- _TEXT EXCERPT_:
BEGIN

As of 2000, there were 859 private households in the municipality, and an average of 2.5 persons per household. There were 238 households that consist of only one person and 73 households with five or more people. In 2000, a total of 845 apartments (92.8% of the total) were permanently occupied, while 37 apartments (4.1%) were seasonally occupied and 29 apartments (3.2%) were empty. As of 2009, the construction rate of new housing units was 0.4 new units per 1000 residents. The vacancy rate for the municipality, in 2010, was 1.08%.

The historical population is given in the following chart:

==Politics==
In the 2007 federal election the most popular party was the SPS which received 43.76% of the vote. The next three most popular parties were the CVP (22.56%), the SVP (13.05%) and the CSP (10.39%). In the federal election, a total of 634 votes were cast, and the voter turnout was 40.8%.

==Economy==
As of In 2010 2010, Courtételle had an unemployment rate of 5.8%. As of 2008, there were 46 people employed in the primary economic sector and about 20 businesses involved in this sector. 339 people were employed in the secondary sector and there were 26 businesses in this sector. 287 people were employed in the tertiary sector, with 55 businesses in this sector. There were 1,059 residents of the municipality who were employed in some capacity, of which females made up 40.3% of the workforce.

In 2008 the total number of full-time equivalent jobs was 582. The number of jobs in the primary sector was 33, of which 30 were in agriculture and 3 were in forestry or lumber production. The number of jobs in the secondary sector was 329 of which 262 or (79.6%) were in manufacturing and 67 (20.4%) were in construction. The number of jobs in the tertiary sector was 220. In the tertiary sector; 64 or 29.1% were in wholesale or retail sales or the repair of motor vehicles, 10 or 4.5% were in the movement and storage of goods, 12 or 5.5% were in a hotel or restaurant, 2 or 0.9% were in the information industry, 6 or 2.7% were the insurance or financial industry, 6 or 2.7% were technical professionals or scientists, 65 or 29.5% were in education and 18 or 8.2% were in health care.

In 2000, there were 440 workers who commuted into the municipality and 733 workers who commuted away. The municipality is a net exporter of workers, with about 1.7 workers leaving the municipality for every one entering. About 12.3% of the workforce coming into Courtételle are coming from outside Switzerland. Of the working population, 11.3% used public transportation to get to work, and 66.1% used a private car.

END

- _SUPPLIED DATA_:
BEGIN

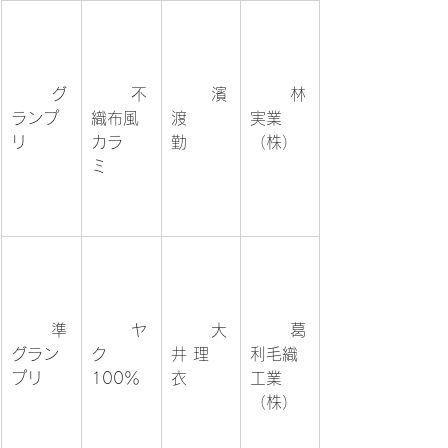
	グ
	不
	濱
	林
ランプ
織布風
渡 
実業
リ	
カラ
勤	
（株）
ミ	
	準
	ヤ
	大
	葛
グラン
ク 
井 理
利毛織
プリ	
100％
衣	
工業
（株）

END

- _TASKS TO COMPLETE_:
**A)** For each statement about the Courtételle text, answer yes or no and quote the exact words of the text that settle it.
(i) In the 2007 federal election, the SVP got a larger share of the vote than the CVP.
(ii) In 2000, 29 apartments in the municipality were empty.
(iii) In 2008, more secondary-sector jobs were in construction than in manufacturing.
**B)** Answer these questions from the Courtételle text.
(i) How many households in 2000 had only one person?
(ii) What was the voter turnout in the 2007 federal election?
(iii) What percentage of the working population drove a private car to work?
**C)** Write the next part of the Courtételle text, picking up after its final sentence.
None of the material has any bearing on what is asked here.

- _RESPONSES FOR EACH TASK_:
**A)**
(i) No: "The next three most popular parties were the CVP (22.56%), the SVP (13.05%)"
(ii) Yes: "29 apartments (3.2%) were empty"
(iii) No: "262 or (79.6%) were in manufacturing and 67 (20.4%) were in construction"

**B)**
(i) 238
(ii) 40.8%
(iii) 66.1%

**C)**
==Religion==
From the 2000 census, 1,736 or 79.6% were Roman Catholic, while 188 or 8.6% belonged to the Swiss Reformed Church. Of the rest of the population, there was 1 member of an Orthodox church, and there were 63 individuals (or about 2.89% of the population) who belonged to another Christian church. There were 52 (or about 2.39% of the population) who were Islamic. There was 1 person who was Buddhist and 4 individuals who belonged to another church. 110 (or about 5.05% of the population) belonged to no church, are agnostic or atheist, and 56 individuals (or about 2.57% of the population) did not answer the question.

==Transport==
Courtételle sits on the Delémont–Delle line and is served by trains at Courtételle railway station.

==Education==
In Courtételle about 818 or (37.5%) of the population have completed non-mandatory upper secondary education, and 166 or (7.6%) have completed additional higher education (either university or a Fachhochschule). Of the 166 who completed tertiary schooling, 65.1% were Swiss men, 21.7% were Swiss women, 10.2% were non-Swiss men and 3.0% were non-Swiss women.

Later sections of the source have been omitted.